## RECORD SET
_ _ _ _

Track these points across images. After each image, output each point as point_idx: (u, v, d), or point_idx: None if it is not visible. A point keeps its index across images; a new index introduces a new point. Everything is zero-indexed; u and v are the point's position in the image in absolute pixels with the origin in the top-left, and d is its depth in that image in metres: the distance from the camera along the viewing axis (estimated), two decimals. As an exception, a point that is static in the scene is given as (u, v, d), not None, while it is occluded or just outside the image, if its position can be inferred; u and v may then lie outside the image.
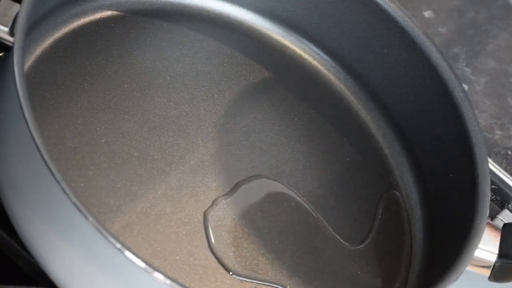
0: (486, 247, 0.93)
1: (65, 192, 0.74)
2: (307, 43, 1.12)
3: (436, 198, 1.03)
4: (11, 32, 0.85)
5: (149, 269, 0.74)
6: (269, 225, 0.94)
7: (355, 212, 1.00)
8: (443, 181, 1.02)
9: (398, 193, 1.05)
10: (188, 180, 0.94)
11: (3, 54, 0.87)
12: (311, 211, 0.97)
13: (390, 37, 1.05)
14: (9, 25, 0.85)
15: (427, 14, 1.39)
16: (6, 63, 0.83)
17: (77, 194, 0.75)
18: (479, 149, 0.97)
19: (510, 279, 0.96)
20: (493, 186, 1.13)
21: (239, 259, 0.91)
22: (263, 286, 0.90)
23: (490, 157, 1.06)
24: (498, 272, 0.94)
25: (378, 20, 1.05)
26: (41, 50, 0.94)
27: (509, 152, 1.26)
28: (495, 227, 0.94)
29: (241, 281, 0.90)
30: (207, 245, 0.90)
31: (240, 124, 1.01)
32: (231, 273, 0.90)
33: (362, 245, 0.98)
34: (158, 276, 0.75)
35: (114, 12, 1.03)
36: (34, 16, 0.86)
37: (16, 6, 0.86)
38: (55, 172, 0.75)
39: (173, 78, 1.01)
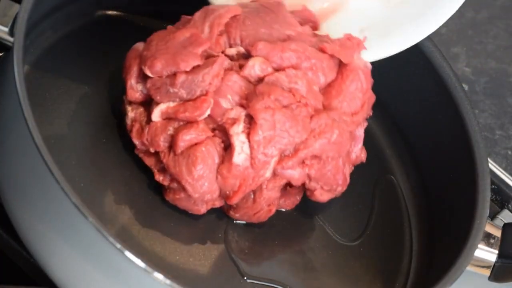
0: (486, 247, 0.93)
1: (65, 192, 0.74)
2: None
3: (436, 198, 1.03)
4: (11, 32, 0.85)
5: (149, 269, 0.74)
6: (270, 228, 0.94)
7: (354, 211, 1.00)
8: (443, 181, 1.02)
9: (397, 193, 1.05)
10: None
11: (3, 54, 0.87)
12: (310, 211, 0.97)
13: (390, 37, 1.05)
14: (9, 25, 0.85)
15: (427, 14, 1.39)
16: (6, 63, 0.83)
17: (77, 194, 0.75)
18: (479, 149, 0.97)
19: (510, 279, 0.96)
20: (493, 186, 1.13)
21: (248, 262, 0.91)
22: (265, 286, 0.91)
23: (490, 157, 1.07)
24: (498, 272, 0.94)
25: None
26: (41, 50, 0.94)
27: (509, 152, 1.26)
28: (495, 227, 0.94)
29: (251, 283, 0.90)
30: (223, 249, 0.91)
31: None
32: (245, 277, 0.90)
33: (360, 243, 0.98)
34: (158, 276, 0.75)
35: (114, 12, 1.03)
36: (34, 16, 0.86)
37: (16, 6, 0.86)
38: (55, 172, 0.75)
39: (173, 78, 1.01)
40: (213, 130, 0.87)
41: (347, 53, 0.92)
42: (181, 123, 0.86)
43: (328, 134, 0.88)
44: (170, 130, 0.86)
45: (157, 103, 0.88)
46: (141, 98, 0.90)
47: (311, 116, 0.88)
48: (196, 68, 0.87)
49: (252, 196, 0.89)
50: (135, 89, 0.90)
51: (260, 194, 0.89)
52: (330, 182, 0.92)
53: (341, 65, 0.92)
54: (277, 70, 0.88)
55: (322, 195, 0.93)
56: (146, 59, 0.88)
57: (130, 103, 0.91)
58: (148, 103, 0.90)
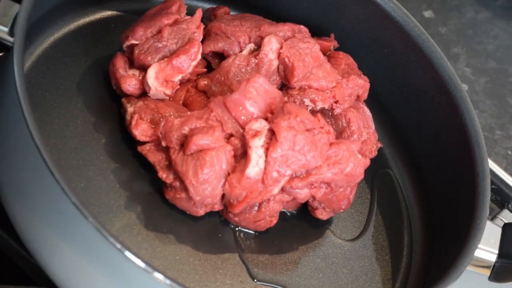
0: (486, 247, 0.93)
1: (65, 192, 0.74)
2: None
3: (436, 198, 1.03)
4: (11, 32, 0.85)
5: (149, 269, 0.75)
6: (272, 228, 0.94)
7: (355, 211, 1.00)
8: (443, 181, 1.02)
9: (397, 193, 1.05)
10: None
11: (3, 54, 0.87)
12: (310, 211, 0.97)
13: (390, 37, 1.05)
14: (9, 25, 0.85)
15: (427, 14, 1.39)
16: (6, 63, 0.83)
17: (77, 194, 0.75)
18: (479, 149, 0.97)
19: (510, 279, 0.96)
20: (493, 186, 1.13)
21: (251, 263, 0.91)
22: (263, 286, 0.91)
23: (490, 157, 1.07)
24: (498, 272, 0.94)
25: (378, 20, 1.05)
26: (41, 50, 0.94)
27: (509, 152, 1.26)
28: (495, 227, 0.94)
29: (253, 284, 0.90)
30: (223, 249, 0.91)
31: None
32: (255, 280, 0.90)
33: (361, 242, 0.98)
34: (158, 276, 0.75)
35: (114, 12, 1.03)
36: (34, 16, 0.86)
37: (16, 6, 0.86)
38: (55, 172, 0.75)
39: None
40: (229, 137, 0.88)
41: None
42: (198, 125, 0.87)
43: (342, 166, 0.90)
44: (185, 130, 0.87)
45: (149, 67, 0.91)
46: (137, 89, 0.92)
47: (330, 143, 0.89)
48: (177, 21, 0.94)
49: (257, 205, 0.90)
50: (127, 76, 0.91)
51: (267, 205, 0.90)
52: (333, 206, 0.94)
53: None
54: None
55: (322, 214, 0.95)
56: (127, 35, 0.93)
57: (129, 100, 0.92)
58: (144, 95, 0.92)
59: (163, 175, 0.88)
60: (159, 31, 0.92)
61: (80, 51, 0.97)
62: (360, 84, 0.98)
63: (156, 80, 0.90)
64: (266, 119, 0.88)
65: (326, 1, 1.06)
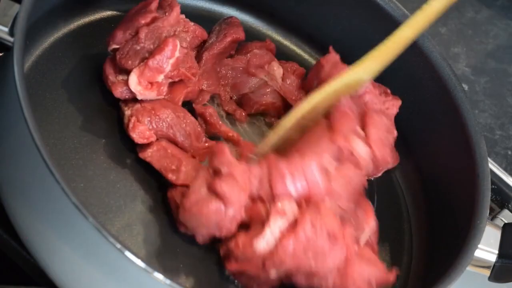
0: (486, 247, 0.93)
1: (65, 192, 0.74)
2: (308, 44, 1.13)
3: (436, 198, 1.03)
4: (11, 32, 0.85)
5: (149, 269, 0.75)
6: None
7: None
8: (443, 181, 1.02)
9: (397, 193, 1.05)
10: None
11: (3, 54, 0.87)
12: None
13: (390, 37, 1.05)
14: (9, 25, 0.85)
15: (427, 14, 1.39)
16: (6, 63, 0.83)
17: (77, 194, 0.75)
18: (479, 149, 0.97)
19: (510, 279, 0.96)
20: (493, 186, 1.13)
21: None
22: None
23: (490, 157, 1.07)
24: (498, 272, 0.94)
25: (378, 20, 1.05)
26: (41, 50, 0.94)
27: (509, 152, 1.26)
28: (495, 227, 0.94)
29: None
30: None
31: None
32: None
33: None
34: (158, 276, 0.75)
35: (114, 12, 1.03)
36: (34, 16, 0.86)
37: (16, 6, 0.86)
38: (55, 172, 0.75)
39: (173, 78, 1.01)
40: (257, 199, 0.86)
41: None
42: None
43: (345, 283, 0.86)
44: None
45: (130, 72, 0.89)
46: (129, 93, 0.90)
47: (345, 258, 0.86)
48: (155, 19, 0.91)
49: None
50: (117, 83, 0.90)
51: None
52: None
53: None
54: None
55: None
56: (108, 40, 0.92)
57: (126, 103, 0.92)
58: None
59: (172, 177, 0.88)
60: (137, 32, 0.91)
61: (80, 51, 0.97)
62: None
63: (139, 85, 0.89)
64: (299, 205, 0.86)
65: (327, 2, 1.06)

_ _ _ _

## TRY IT
Only the lines from the beginning of the listing up to and including the line with "10: (188, 180, 0.94)" should appear in the reply, copied word for word and free of pictures.

## TASK RESULT
Track these points across images. After each image, output each point as point_idx: (u, v, d), or point_idx: None if it is not visible. A point keeps its index across images; a new index introduces a new point. Everything is zero-indexed; u and v are the point's position in the image in absolute pixels with the origin in the top-left, and d is its depth in that image in metres: the distance from the camera along the viewing axis (estimated), two decimals. As an exception, a point that is static in the scene is given as (u, v, d), not None, while it is occluded or just outside the image, if its position can be inferred; u and v may then lie outside the image.
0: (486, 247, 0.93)
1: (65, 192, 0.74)
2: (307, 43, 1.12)
3: (436, 198, 1.03)
4: (11, 32, 0.85)
5: (149, 269, 0.74)
6: (269, 225, 0.94)
7: (355, 212, 1.00)
8: (443, 181, 1.02)
9: (398, 193, 1.05)
10: (188, 180, 0.94)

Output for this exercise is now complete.